───── SUPPLIED PASSAGE ─────

Doing so may also reduce the administrative burdens of the procurement 
process. In this ANPRM, the Department is seeking comment on what 
steps--beyond using its bully pulpit to advocate greater use of the 
technique--the Department might take to foster unbundling.
    For example, would it be useful to add to Part 26 a requirement 
that recipients' DBE programs include specific policies and procedures 
to unbundle contracts of a certain size that are subject to DBE program 
requirements? In all design-build contracts, or other types of large 
contracts involving a master or central prime contractor, should there 
be requirements that the prime contractor ensure that some subcontracts 
are structured to facilitate small business participation? When a 
recipient is letting a race-neutral contract (that is, one without a 
DBE contract goal), should the terms of the solicitation call on the 
prime contractor to provide for enough small subcontracts to make it 
possible for small businesses, including DBEs, to participate more 
readily? When a recipient has a significant race-neutral component of 
its overall goal, should the recipient be required to ensure that some 
portion of the contracts that it issues are sized to facilitate small 
business participation? Should recipients include, as an element in 
their DBE programs, procedures to facilitate cooperation among small 
and disadvantaged businesses to enable them to better compete for 
larger contracts (e.g., formation of joint ventures among DBEs)?
    The Federal Acquisition Regulations (FARs) have procedures and 
criteria related to unbundling in direct Federal procurement. Do any of 
the FAR provisions suggest useful ways of approaching unbundling issues 
in the DBE program?
    The Department seeks comment on whether any of these ideas have 
merit, as well as any other suggestions that interested persons may 
have to make contracts more accessible to small and disadvantaged 
businesses. It would be useful for the Department to receive 
information on ``best practices'' that recipients have successfully 
implemented to make contracts more accessible to small businesses.

Revised DBE Certification Application and Personal Net Worth Statement

    Under Sec.  26.83(c)(7) of the Regulation, firms applying for DBE 
certification must use the uniform certification application form 
provided in Appendix F without change or revision. The application is 
intended to provide sufficient details concerning a firm so that 
recipients can determine whether the applicant firm is eligible for the 
program. Entries are provided to capture details concerning the firm's 
origination; control by the disadvantaged owners; involvement by 
directors, employees, and other companies in the firm's affairs; and 
financial/equipment arrangements. Recipients are permitted (with 
approval from the concerned Operating

[[Page 15907]]

Administration) to supplement the form by requesting additional 
    The Department takes the uniformity requirement seriously. We have 
heard numerous complaints from DBEs that application materials may 
differ widely from state to state. We emphasize that all UCPs must use 
the same, identical DOT form, without change or addition except as 
specifically approved by an Operating Administration.
    We seek comment on what changes to the current application form 
(Appendix F) could be made to provide a more comprehensive 
understanding of the business structure and operation of the applicant 
firm. In particular, what items could be added, revised or eliminated 
so that recipients can obtain the information they need to adequately 
assess an applicant's eligibility? We note that several pieces of new 
information placed on the application could be potentially useful for 
determining owners' economic disadvantage and their ability to control 
their business. For example, an applicant's date of birth would assist 
in determining a proper value for retirement assets under Sec.

─────

◆ **YOUR ASSIGNMENT**
Can you reproduce the part of the unbundling passage that opens with the words containing "The Federal Acquisition" and closes with "to small businesses.", swapping "Federal Acquisition Regulations" for "federal purchasing rules"? The rows that come next are separate material, apart from the unbundling passage.

───── RECORD SET ─────

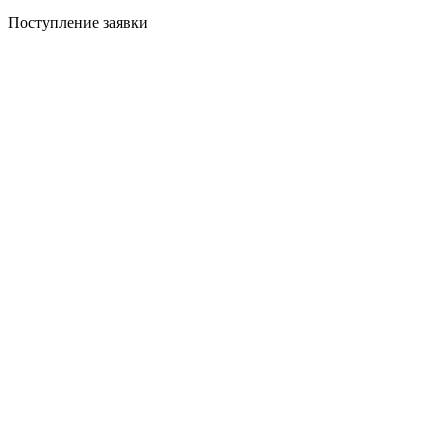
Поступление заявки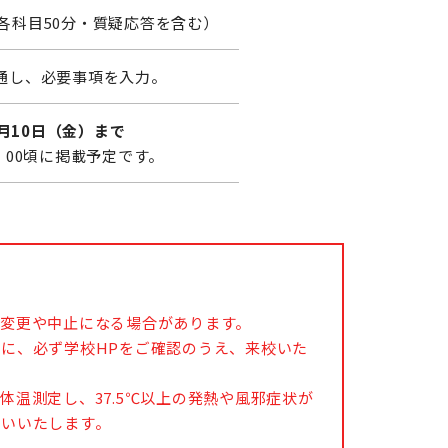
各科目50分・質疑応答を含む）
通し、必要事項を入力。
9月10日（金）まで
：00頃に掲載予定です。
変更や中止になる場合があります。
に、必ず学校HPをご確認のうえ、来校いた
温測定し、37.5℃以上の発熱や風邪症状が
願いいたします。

─────

◆ **RESULT FOR THIS TASK**
The federal purchasing rules (FARs) have procedures and 
criteria related to unbundling in direct Federal procurement. Do any of 
the FAR provisions suggest useful ways of approaching unbundling issues 
in the DBE program?
    The Department seeks comment on whether any of these ideas have 
merit, as well as any other suggestions that interested persons may 
have to make contracts more accessible to small and disadvantaged 
businesses. It would be useful for the Department to receive 
information on ``best practices'' that recipients have successfully 
implemented to make contracts more accessible to small businesses.